Adventures in Dementia*land: Part IX

To Clean or Not to Clean?

The woman offering my mother Meals on Wheels turns out to have learned trombone from my father, who gave her a scholarship to attend music camp. The administrative assistant at the law firm we are engaging to seek conservatorship over my mother lives at the top of her street, in a split-level house we looked at but didn’t end up buying when we first moved to the area. I am staying in the renovated attic rafters of an old high school friend whose partner owns a hip art gallery which sells photographs by my mother’s neighbor and helpful friend with whom I am having breakfast tomorrow.

It is not the number of residents of this town, the largest in the whole county, which reveals the truth of its smallness. Ten thousand is big for these parts.

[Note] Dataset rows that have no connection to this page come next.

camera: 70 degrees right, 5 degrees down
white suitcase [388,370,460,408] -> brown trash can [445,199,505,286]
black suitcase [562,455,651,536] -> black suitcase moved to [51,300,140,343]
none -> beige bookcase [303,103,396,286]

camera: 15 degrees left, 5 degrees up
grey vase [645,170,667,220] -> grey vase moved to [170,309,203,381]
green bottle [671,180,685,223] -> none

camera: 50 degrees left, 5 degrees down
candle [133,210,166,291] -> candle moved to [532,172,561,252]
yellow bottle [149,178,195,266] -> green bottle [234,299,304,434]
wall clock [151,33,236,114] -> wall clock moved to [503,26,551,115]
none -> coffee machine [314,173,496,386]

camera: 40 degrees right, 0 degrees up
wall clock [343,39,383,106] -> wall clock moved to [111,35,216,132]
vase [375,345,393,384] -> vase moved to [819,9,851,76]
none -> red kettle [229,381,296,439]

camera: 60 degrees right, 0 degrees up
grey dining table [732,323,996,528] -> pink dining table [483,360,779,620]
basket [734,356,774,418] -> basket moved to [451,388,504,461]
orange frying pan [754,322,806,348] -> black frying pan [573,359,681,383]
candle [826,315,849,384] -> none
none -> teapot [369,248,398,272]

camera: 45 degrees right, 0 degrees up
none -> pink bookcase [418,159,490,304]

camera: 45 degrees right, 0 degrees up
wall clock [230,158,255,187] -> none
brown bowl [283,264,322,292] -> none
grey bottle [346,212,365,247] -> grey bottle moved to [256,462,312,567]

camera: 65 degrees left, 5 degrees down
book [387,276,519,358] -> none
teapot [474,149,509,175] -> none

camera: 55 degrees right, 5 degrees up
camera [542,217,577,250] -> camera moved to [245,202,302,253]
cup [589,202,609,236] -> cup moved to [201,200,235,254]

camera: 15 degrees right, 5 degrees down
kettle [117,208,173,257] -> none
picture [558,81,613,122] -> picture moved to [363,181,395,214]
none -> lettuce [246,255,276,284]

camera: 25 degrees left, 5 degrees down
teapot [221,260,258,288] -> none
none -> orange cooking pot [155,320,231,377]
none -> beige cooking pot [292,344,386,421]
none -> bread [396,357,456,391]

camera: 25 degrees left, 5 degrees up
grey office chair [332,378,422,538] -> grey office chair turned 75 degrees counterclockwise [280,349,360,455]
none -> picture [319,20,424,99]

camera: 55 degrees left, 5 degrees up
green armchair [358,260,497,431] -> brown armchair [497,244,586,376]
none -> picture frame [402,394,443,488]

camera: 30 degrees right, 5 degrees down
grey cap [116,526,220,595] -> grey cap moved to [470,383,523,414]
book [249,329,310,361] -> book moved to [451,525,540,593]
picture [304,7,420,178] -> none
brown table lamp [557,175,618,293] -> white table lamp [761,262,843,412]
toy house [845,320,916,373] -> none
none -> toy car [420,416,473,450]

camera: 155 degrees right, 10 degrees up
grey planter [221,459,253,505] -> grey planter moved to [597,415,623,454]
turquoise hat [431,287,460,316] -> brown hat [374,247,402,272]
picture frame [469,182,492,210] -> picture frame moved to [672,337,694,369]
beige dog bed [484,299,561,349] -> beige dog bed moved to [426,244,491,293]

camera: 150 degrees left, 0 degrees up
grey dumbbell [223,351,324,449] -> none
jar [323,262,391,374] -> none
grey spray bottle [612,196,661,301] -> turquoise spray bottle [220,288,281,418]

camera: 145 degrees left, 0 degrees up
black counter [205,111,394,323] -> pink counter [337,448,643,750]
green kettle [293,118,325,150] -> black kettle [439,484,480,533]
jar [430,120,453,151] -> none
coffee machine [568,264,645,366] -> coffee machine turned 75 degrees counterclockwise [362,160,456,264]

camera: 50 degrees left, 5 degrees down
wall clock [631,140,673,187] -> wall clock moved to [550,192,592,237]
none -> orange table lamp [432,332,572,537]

It may be “big,” but it’s not much, or not quite enough, when the local hospital can perform physical evaluations in the ER, but… if you want someone to conduct a psych eval, they will have to transport her in an ambulance a minimum of one hour three-quarters, but possibly a full two hours twenty minutes, depending on a host of factors for which I have little patience.

random topography map

This has been a hard, hard day. I am trying to do my best here, but I am at a loss. I feel alternately convinced that I am doing the right thing, making the right choices, and then feeling that each step is inherently fraught and utterly messed up.

Which is the compassionate thing? To clean up the dog shit or to let it accumulate? To clean up the dishes, covered in mold, or to let them accumulate? To clean up the only working bathroom, with its pink slime in the sink and it’s crumbly grey growth in the toilet, or to let the squalor reach such heights as to hasten the inevitable?

I have chosen the cowardly way. I have cleaned the dishes and the sink. I have tackled the gross bathroom (though I can’t bring myself to use it). I have collected the recycling and put it in its proper place, hoping that it might make it curbside next week though I will be long gone. I scrubbed the front window of a thick film of nicotine and dog exhalation, so that both mother and dog would have a clearer view onto the outside world.

I thought I would not do the cleaning, or the paying of bills, because it’s a form of enabling. Or at least postponing the inevitable. But then the people at senior protective services never acted on the report of self-neglect I made; never returned the four voice messages I left on the direct line of the one investigator who serves the whole county. It became clear they were not coming to witness the squalor in which my mother lives; would not be impressed with the level of harm to which she neglects herself into on a daily basis; would not be the idealized heroic rescue that could compel my mother to accept supports, seek proper medical care, and no longer starve herself.

I am familiar with enabling behaviors. I watched my grandmother enable my addict-uncle all the way ‘til he overdosed and his body was found ten days later. This is not unfamiliar territory, though it has never been welcoming to me, nor have I ever felt at home in it.

So they didn’t call or come and I decided to enableclean. But I also have said some of the hardest things to my mother that I have ever said to her. Harder than the time when I confronted her about her alcoholism (the one and only time, though it continues to remain relevant and sadly necessary). I told her not only that we are worried about her (we have told her this before) and not only that she was placing herself at risk (we told her and emailed her earlier this year, in long form, the myriad risks and dangers she was reigning down upon herself). I told her that since she refused to let me/us help her with her fucked up finances, that I had consulted a lawyer, and that soon she will have no choice.

Tomorrow I will have to tell her that we have asked to have her driving skills re-evaluated and if she does not submit, her license will be revoked, and that I am not returning to her the key to her car, rendering her without self-initiated transportation, which at this point in her capacity, is really a death machine waiting to be put into gear.

So I have chosen the cowardly way and I have chosen the brave way, the bold way, the no-more-fucking-around way. Both-and, in the same moment, in the same action. Talk about paradox. Talk about hard. Talk about fucked-up.